Tantalum is in the A, C & D Baskets.
A figure from Greek mythology had to serve as a name for the rare raw material: Tantalus. Tantalus once dined with the Gods and stole nectar and ambrosia, and a golden dog from the Temple of Zeus and was punished with “eternal torment“ for his sins. A suitable name thinks Anders Gustaf Ekeberg, who discovered tantalum in the columbite ore in 1801 in Finland; because the very stable metal “must languish in pain and cannot quench its thirst, same as Tantalus in the Underworld“.
Even the modern world would languish in pain if tantalum was absent. It lit up even entire cities in early days as Tantalum was the raw material for manufacturing the filaments of light bulbs, before tungsten took over its application.

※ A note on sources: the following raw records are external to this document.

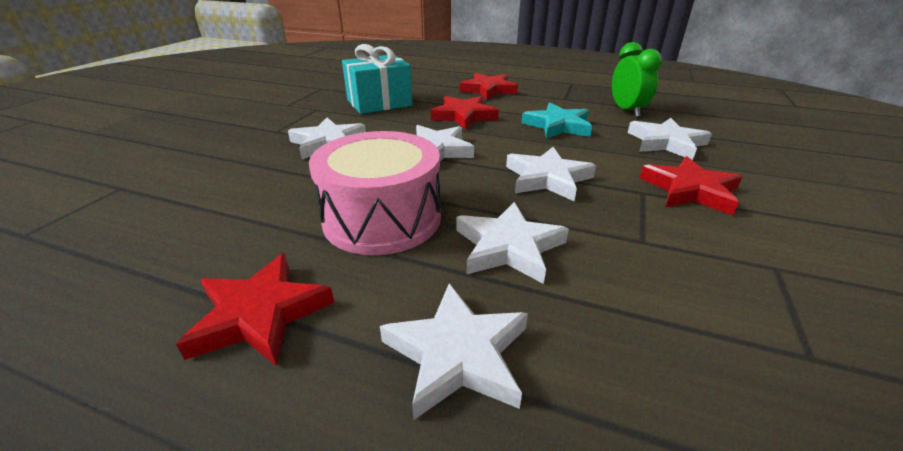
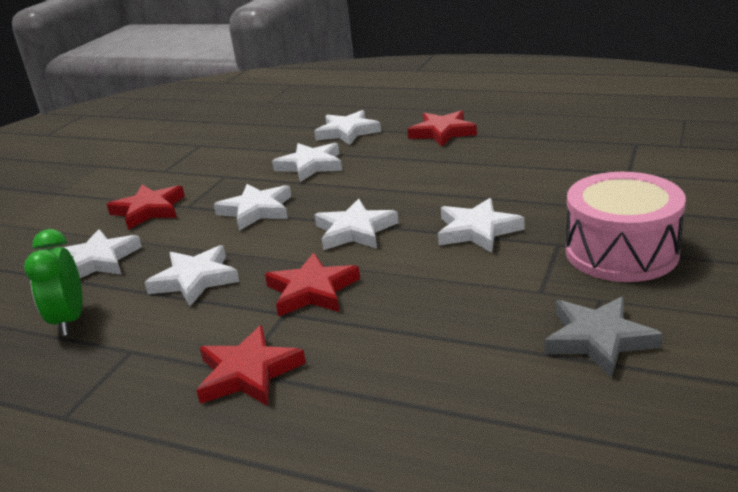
camera: 175 degrees left, 5 degrees down
pink drum [309,131,441,255] -> pink drum moved to [566,172,686,282]
turquoise gift [342,44,412,114] -> none
turquoise star [521,103,592,139] -> white star [144,245,240,306]
none -> grey star [544,296,663,378]

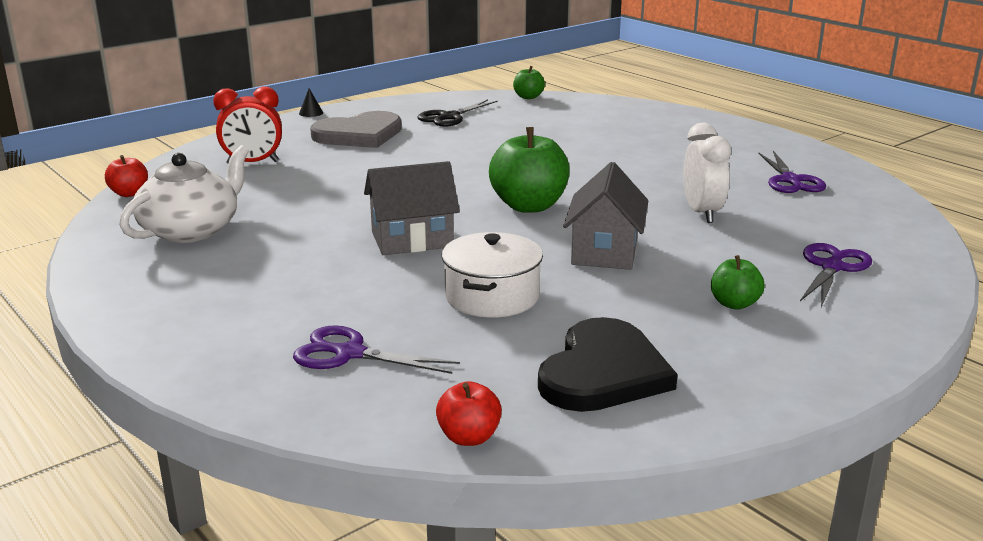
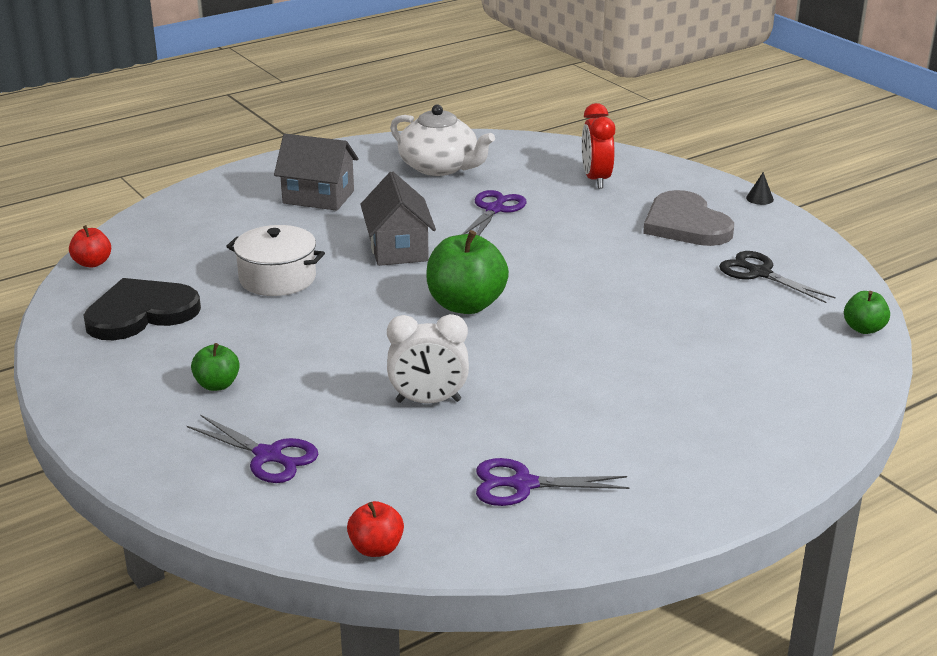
camera: 95 degrees right, 5 degrees up
red apple [105,155,148,197] -> red apple moved to [347,501,404,557]
purple scissors [293,325,460,374] -> purple scissors moved to [462,190,527,235]
black heart [538,317,678,412] -> black heart turned 120 degrees clockwise [83,278,201,340]
grey house [563,162,648,270] -> grey house moved to [274,134,358,211]

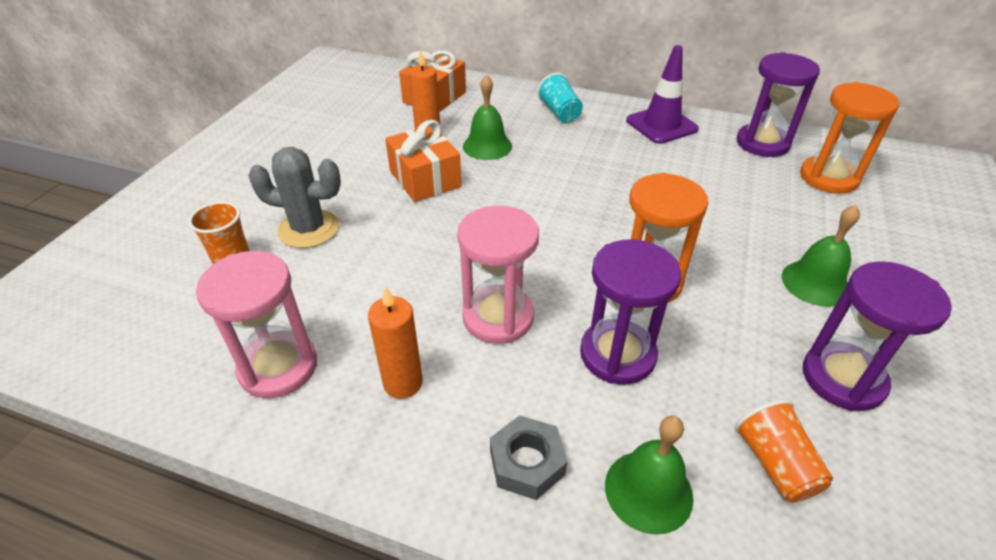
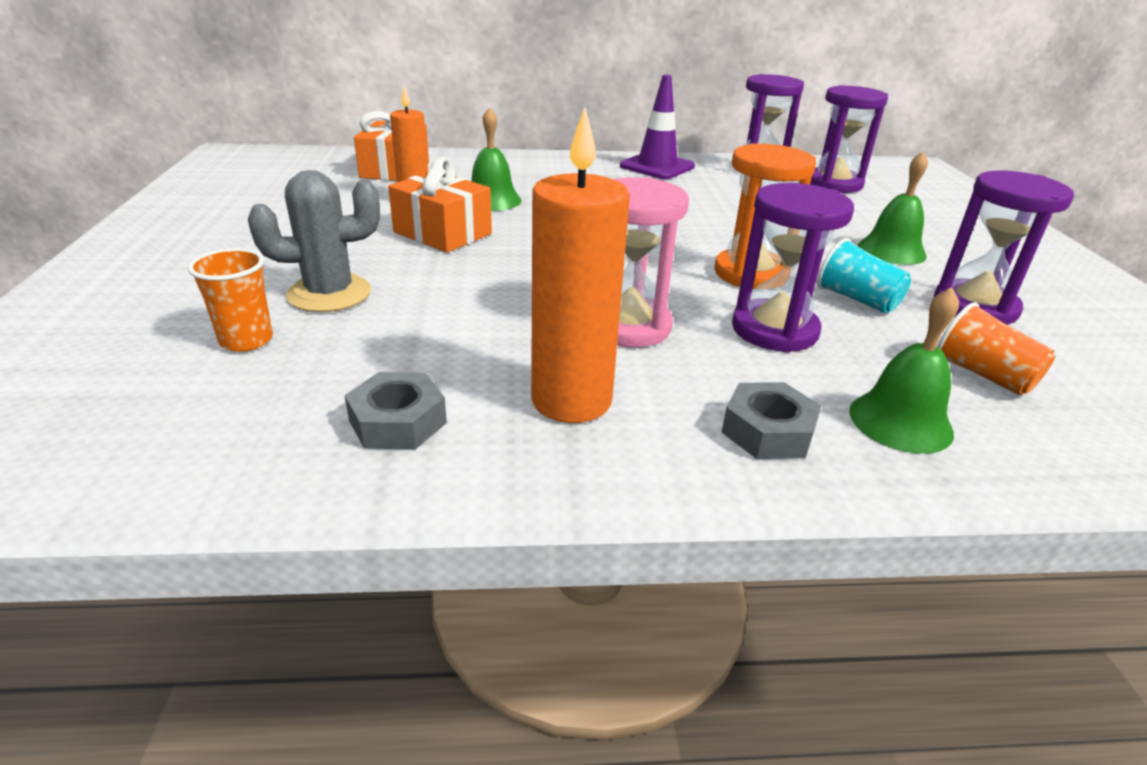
camera: 25 degrees left, 10 degrees down
pink hourglass [196,251,317,398] -> grey nut [345,372,447,449]
orange candle [368,286,423,399] -> orange candle [531,108,630,423], size x1.59
turquoise cup [537,73,583,123] -> turquoise cup moved to [817,238,911,313]
orange hourglass [800,82,900,194] -> purple hourglass [810,85,888,193]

Today, the metal is found once again in many areas, without which life in the 21st Century is difficult to imagine. Tantalum capacitors are small, powerful and are suitable for high frequency ranges. This makes their use almost indispensable and versatile, such as in mobile phones, computers and games consoles, medical equipment or radio, things that hardly anyone would like to relinquish in the Western world. In addition, the element is used as a high-temperature alloy in aircraft turbines because of its high melting point.
Tantalum is also used in medicine. Since it is non-toxic and does not react with body fluids, it is often used in implants. The use as capacitors alone consumes 551 tonnes of the world‘s production of 1,160 tonnes of tantalum – by the year 2030, this amount will even rise to an estimated 1,410 tonnes. Every second tonne of it is produced in Australia, with Brazil and Canada following at a clear distance on the places two and three. Looking at its popularity one can only hope that tantalum is spared the fate of Tantalus, the grey shimmering metal would not deserve an exile in the underworld.